Univariable reverse MR

In the reverse two-sample MR with the loose threshold (P = 1 × 10-5, R² = 0.01, window = 10,000), PD-1 was negatively related to genus_Terrisporobacter [βIVW = 0.2; 95% CI (0 to 0.3); PFDR = 0.029], PD-L1 was positively related to family_Peptococcaceae [βIVW = 0.15; 95% CI (0.05 to 0.25); PFDR = 0.019], and PD-L1 was negatively correlated with family_Porphyromonadaceae [βIVW = -0.1; 95% CI (-0.2 to 0); PFDR = 0.017], genus_Odoribacter [βIVW = -0.1; 95% CI (-0.2 to 0); PFDR = 0.022], and genus_Parabacteroides [βIVW = -0.1; 95% CI (-0.18 to -0.02); PFDR = 0.042]. The sensitivity analysis showed no evidence of pleiotropy or heterogeneity. Other taxa in addition to the genera Parabacteroides and Odoribacter had robust results in the leave-one-out analysis (Table 1).


Table 1 Significant microbiota (IVWFDR<0.05) in reverse MR analysis.

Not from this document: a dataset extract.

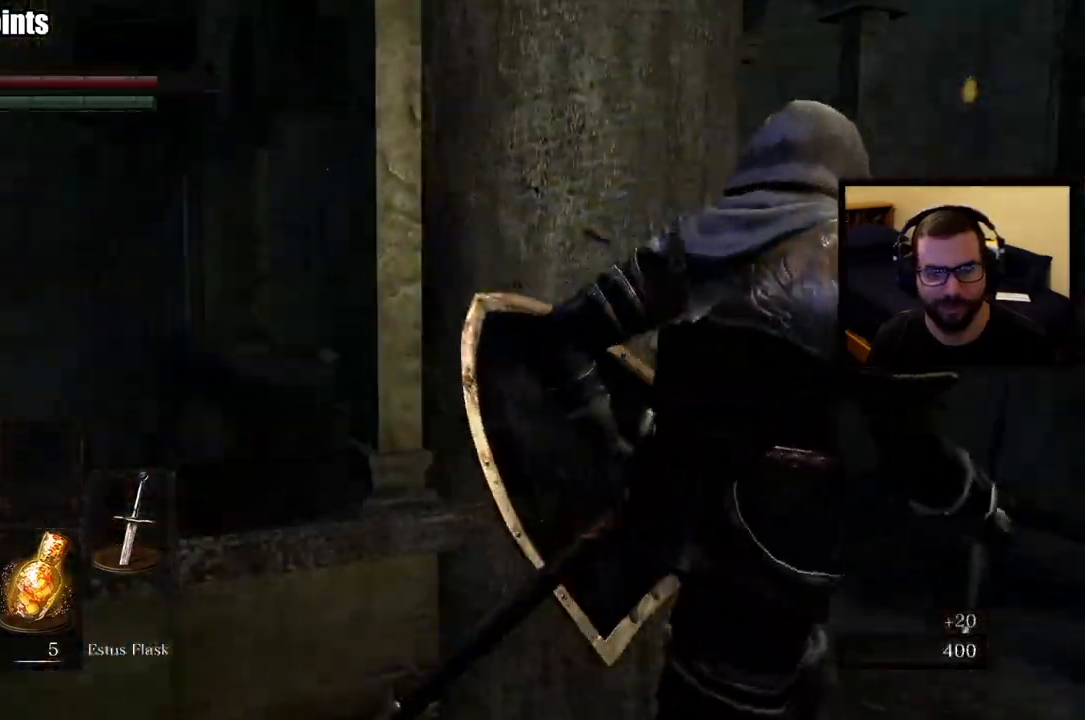
{"buttons": [], "left_stick": "up", "right_stick": "center"}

The stability of validation MR

To confirm the resulting stability, we conducted strict threshold analyses using the threshold (P = 5 × 10−6, R² = 0.001, window = 10,000) in bidirectional MR analyses. In forward MR, the family_ClostridialesvadinBB60 group [βIVW = -0.34 95% CI (-0.56 to -0.12); PFDR = 0.012] and genus_RuminococcaceaeUCG014 [βIVW = -0.46; 95% CI (-0.8 to -0.12); PFDR = 0.034] were negatively correlated with PD-L1, through both sensitivity analysis and leave-one-out analysis (Figure 3).


Figure 3 The significant (PFDR <0.05) and robust results (Family_ClostridialesvadinBB60group and Genus_RuminococcaceaeUCG014) in forward MR analysis with two different thresholds. Scatter plot of microbe-related SNP effects on PD-L1, with the slope of each line corresponding to the estimated MR effect per method. Vertical and horizontal black lines around each point show the 95% confidence interval for each polymorphism exposure association and polymorphism outcome association. Forest plot lists single and combined (IVW and MR egger) SNP MR-estimated effect sizes; the effect estimates represent the β for PD-L1 per one-s.d. increase in mean microbes. The one-sided leave-one-out and symmetric funnel plots meant that the results were stable without outliers. Family_Clostridiales_vadin_BB60_group: (A) Forest plot at the loose threshold. (B) MR scatter at the loose threshold. (C) Leave one out at the loose threshold. (D) Funnel plot at the loose threshold. (E) MR scatter at the strict threshold. Genus_Ruminococcaceae_UCG014: (F) Forest plot at the loose threshold. (G) MR scatter at the loose threshold. (H) Leave one out at the loose threshold. (I) Funnel plot at the loose threshold. (J) MR scatter at the strict threshold.

Species-level MR

Species_Parabacteroides_unclassified was positively related to PD-L1 [βIVW = 0.2; 95% CI (0-0.4); PFDR = 0.029], and no causal relationship was found between other genetically determined gut microbes. Species_Parabacteroides_unclassified was identified through sensitivity analysis but did not pass leave-one-out analysis (Figure 4).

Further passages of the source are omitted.